HHVM and PCRE v8.31 gives incorrect results for certain PCRE patterns
Closed, ResolvedPublic

Description

The following call

preg_match( '/[^\p{S}\p{Nd}]/us', '4' )

correctly returns 0 on Zend but returns 1 under HHVM on MediaWiki appservers such as mw1017. It does not seem to occur on osmium.

The same occurs with various other permutations:

preg_match( '/[^\p{P}\p{Nd}]/us', '4' )
preg_match( '/[^\p{Z}\p{Nd}]/us', '4' )
preg_match( '/[^\p{Xps}\p{Nd}]/us', '4' )
preg_match( '/[^\p{Xsp}\p{Nd}]/us', '4' )
preg_match( '/[^\p{M}\p{Ll}]/us', 'a' )
preg_match( '/[^\p{N}\p{Ll}]/us', 'a' )
preg_match( '/[^\p{P}\p{Ll}]/us', 'a' )
preg_match( '/[^\p{S}\p{Ll}]/us', 'a' )
preg_match( '/[^\p{Z}\p{Ll}]/us', 'a' )
preg_match( '/[^\p{Xps}\p{Ll}]/us', 'a' )
preg_match( '/[^\p{Xsp}\p{Ll}]/us', 'a' )
preg_match( '/[^\p{M}\p{Lu}]/us', 'A' )
preg_match( '/[^\p{N}\p{Lu}]/us', 'A' )
preg_match( '/[^\p{P}\p{Lu}]/us', 'A' )
preg_match( '/[^\p{S}\p{Lu}]/us', 'A' )
preg_match( '/[^\p{Z}\p{Lu}]/us', 'A' )
preg_match( '/[^\p{Xps}\p{Lu}]/us', 'A' )
preg_match( '/[^\p{Xsp}\p{Lu}]/us', 'A' )

Version: wmf-deployment
Severity: normal

Details

Reference
bz71922
bzimport raised the priority of this task from to Normal.
bzimport set Reference to bz71922.
bzimport added a subscriber: Unknown Object (MLST).
Anomie created this task.Oct 10 2014, 9:03 PM
hashar set Security to None.Nov 25 2014, 2:50 PM
hashar updated the task description. (Show Details)
hashar added a subscriber: hashar.

Seems related to or dupe of T757: Fix HHVM PCRE cache

This isn't obviously related to the PCRE caching issue, since it happens when the cache is far from full. As in literally php -r "var_dump(preg_match( '/[^\p{S}\p{Nd}]/us', '4' ));" shows the bug if /usr/bin/php is a symlink to /usr/bin/hhvm.

hashar moved this task from Backlog to Defect on the HHVM board.Jun 24 2015, 8:22 AM

No idea whether it's actually related, but here's another case that gives an incorrect result in HHVM while working fine in Zend: php -r 'var_dump( preg_match( "/[\\x{101}-\\x{102}\\x{100}]/us", "\xC4\x80" ) );' (note that \xC4\x80 is U+0100) will correctly return 1 in Zend but returns 0 in HHVM. Adding an ^ into the character set will correctly return 0 in Zend but returns 1 in HHVM.

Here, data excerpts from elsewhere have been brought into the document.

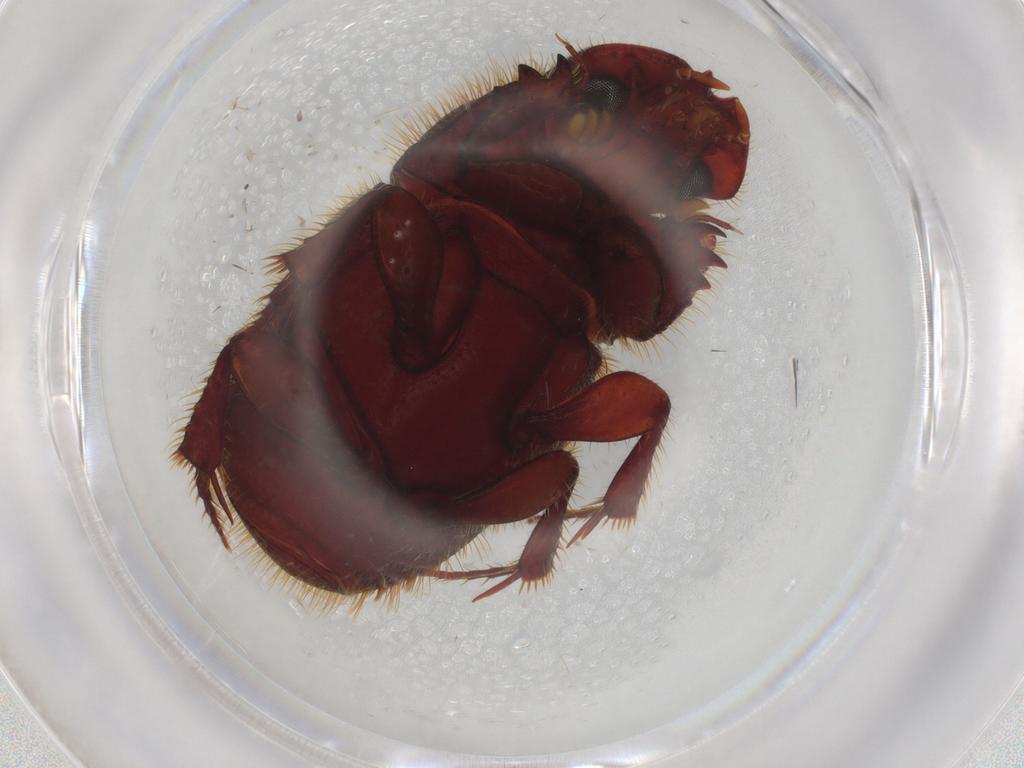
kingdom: Animalia
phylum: Arthropoda
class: Insecta
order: Coleoptera
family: Scarabaeidae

The failure conditions for this one seem to be:

  • There is a range before a single character in the character set.
  • The single character's codepoint is less than the codepoints for the range.
  • The single character has codepoint U+0100 or greater.

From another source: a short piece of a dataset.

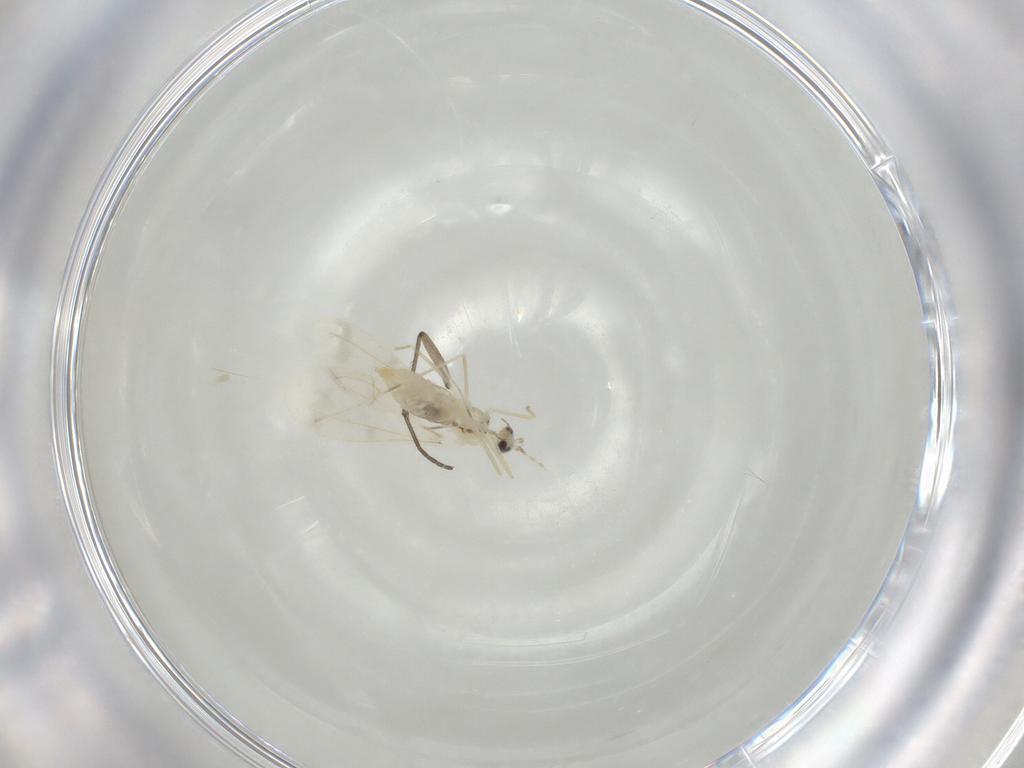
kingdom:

If these conditions are met, the single character will not be matched by the character set (or will be incorrectly matched if the character set is negated).

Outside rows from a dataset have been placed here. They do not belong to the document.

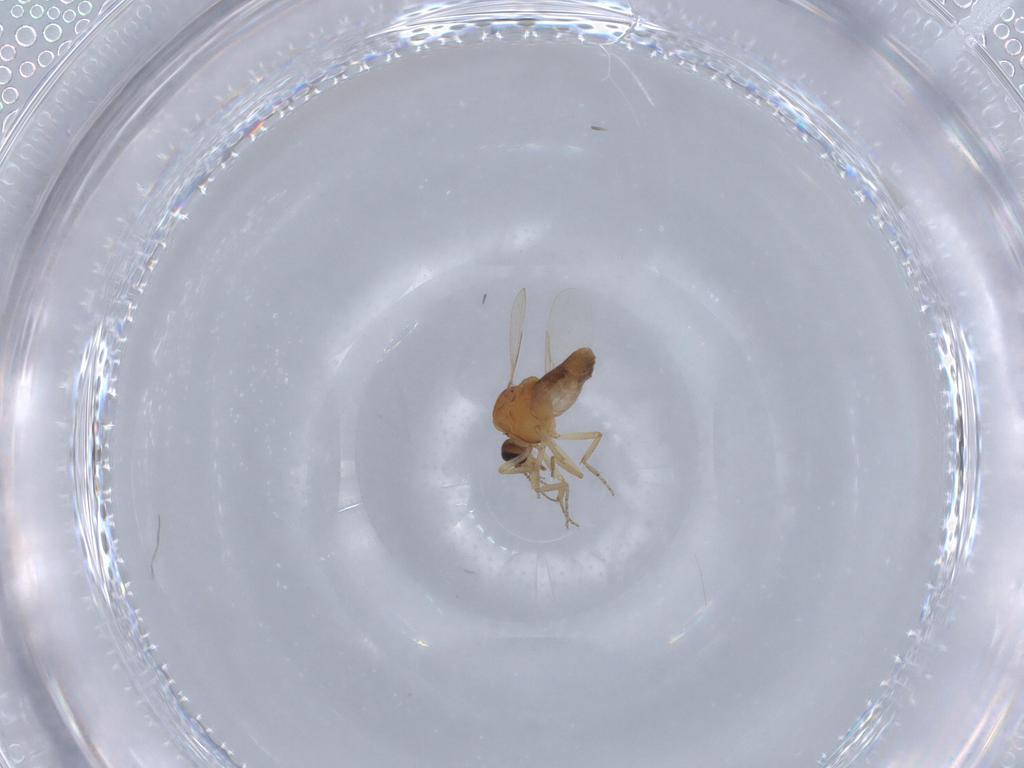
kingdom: Animalia
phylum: Arthropoda
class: Insecta
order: Diptera
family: Ceratopogonidae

Printing out the PCRE_VERSION constant shows the same result when using Zend and HHVM, so it doesn't seem to be an issue with different versions of PCRE either.

Restricted Application added a subscriber: Aklapper. · View Herald TranscriptNov 10 2015, 2:53 PM

After some further testing, it is a PCRE bug, and it looks like it was fixed in 8.32 (we're using 8.31). The reason it only occurs in HHVM is because HHVM passes PCRE_STUDY_JIT_COMPILE to pcre_study while Zend (at least in 5.5.9) doesn't. I don't see a specific upstream change that fixes it, they seem to have made a lot of JIT changes between 8.31 and 8.32.

So the simplest fix would be to upgrade libpcre3 (HHVM seems to be dynamically linked). Let's do at least 8.33, because 8.32 has a different bug (T71481). Debian stable and Ubuntu vivid are both on 8.35.

Anomie renamed this task from HHVM gives incorrect results for certain PCRE patterns to HHVM and PCRE v8.31 gives incorrect results for certain PCRE patterns.Nov 11 2015, 6:08 PM
MoritzMuehlenhoff closed this task as Resolved.Apr 4 2017, 7:35 AM
MoritzMuehlenhoff claimed this task.

We're using Debian jessie for a while now (which has PCRE 8.35) and I've verified that hhvm now also correctly emits 0 in the provided test case.